The means 29 for adding or removing heat may be any material or combination of materials which will perform this function. For example, the means 29 may be any of the materials described above as being suitable for this purpose. In the embodiment illustrated, the means 29 includes packaged refrigerant gel. Specifically, the packaged refrigerant gel includes a flexible plastic container 45 (FIG. 6) filled with refrigerant gel 47. The refrigerant gel may be of the type commercially available from Divajex of Santa Ana, Calif. Such gel includes large amounts of water and means to hold the water. The container 45 and the gel 47 are within the passage 31 and are supported by, and rest on, the bottom wall 25.

The cover 15 may cooperate in any suitable way with the peripheral wall 17 of the container section 13 to close the opening in the container section. In the embodiment illustrated, the peripheral wall 17 includes a narrow axial extension 49 (FIG. 5) and a shoulder 51. The peripheral wall 33 has an overhang 53. The cover 15 is partially received by the extension 49, and the lower surface 36 and the overhang 53 rest on the shoulder 51 and the upper end of the extension 49, respectively.

In use the cover 15 is placed in a freezer to freeze the refrigerant gel 47. Thereafter, the cover 15 is placed on the container section 13 and the thermal enclosure 11 can maintain the contents of the enclosure at a reduced temperature.
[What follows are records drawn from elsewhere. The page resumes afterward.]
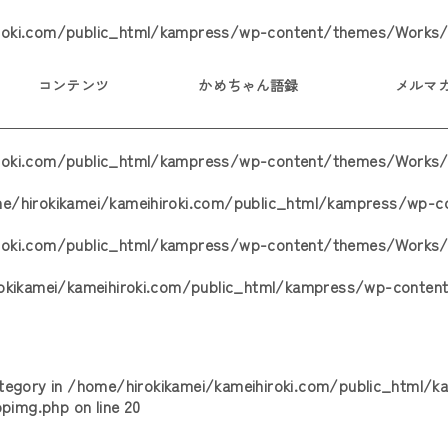
roki.com/public_html/kampress/wp-content/themes/Works/
コンテンツ
かめちゃん語録
メルマ
iroki.com/public_html/kampress/wp-content/themes/Works/
e/hirokikamei/kameihiroki.com/public_html/kampress/wp-
iroki.com/public_html/kampress/wp-content/themes/Works/
okikamei/kameihiroki.com/public_html/kampress/wp-conten
ategory in
/home/hirokikamei/kameihiroki.com/public_html/
opimg.php
on line
20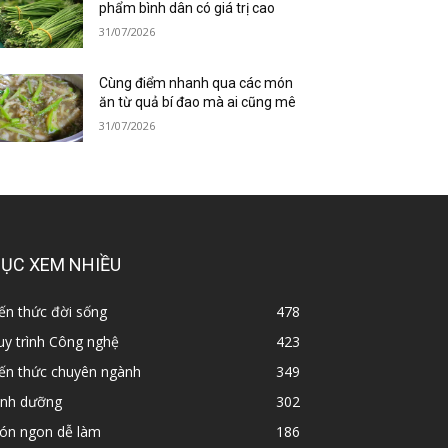
phẩm bình dân có giá trị cao
31/07/2026
Cùng điểm nhanh qua các món
ăn từ quả bí đao mà ai cũng mê
31/07/2026
ỤC XEM NHIỀU
ến thức đời sống
478
y trình Công nghệ
423
iến thức chuyên ngành
349
inh dưỡng
302
ón ngon dễ làm
186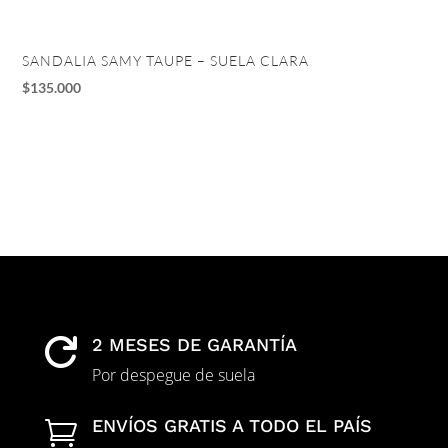
SANDALIA SAMY TAUPE – SUELA CLARA
TA
$
135.000
$
1
2 MESES DE GARANTÍA

Por despegue de suela
ENVÍOS GRATIS A TODO EL PAÍS
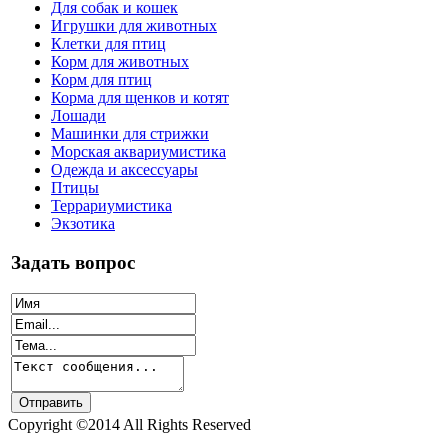
Для собак и кошек
Игрушки для животных
Клетки для птиц
Корм для животных
Корм для птиц
Корма для щенков и котят
Лошади
Машинки для стрижки
Морская аквариумистика
Одежда и аксессуары
Птицы
Террариумистика
Экзотика
Задать вопрос
Copyright ©2014 All Rights Reserved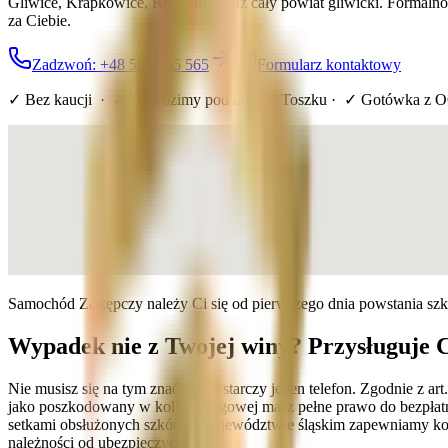
Gliwice, Krapkowice, Rudziniec oraz cały powiat gliwicki. Formal
za Ciebie.
Zadzwoń: +48 536 565 565
Formularz kontaktowy
✓ Bez kaucji · ✓ Dowozimy pod dom
w Toszku
· ✓ Gotówka z O
Samochód Zastępczy należy Ci się od pierwszego dnia powstania sz
Wypadek nie z Twojej winy? Przysługuje 
Nie musisz się na tym znać — wystarczy jeden telefon. Zgodnie z a
jako poszkodowany w kolizji drogowej masz pełne prawo do bezpłatn
setkami obsłużonych szkód w województwie śląskim zapewniamy komp
należności od ubezpieczyciela.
If the upper wall 27 is removable from the frame 23, the refrigerant gel 47 and its container 45 can be removed from the cover 15 and frozen.

To assemble the cover 15, the bottom wall 25 is placed into the passage 31 from the upper end and positioned on the ledge 35. The bottom wall 25 is sized to be received between the protrusions 37 and 39, and accordingly these protrusions help position the bottom wall on the ledge 35. Next, the heating or cooling means 29 is inserted into the passage 31 from the upper end of the passage, and finally the upper wall 27 is mounted on the frame 23 by inserting it into the passage 31. If desired, the upper wall 27 may be adhesively attached to the peripheral wall 33.

Although an exemplary embodiment of this invention has been shown and described, many changes, modifications, and substitutions may be made by those with ordinary skill in the art without necessarily departing from the spirit and scope of this invention.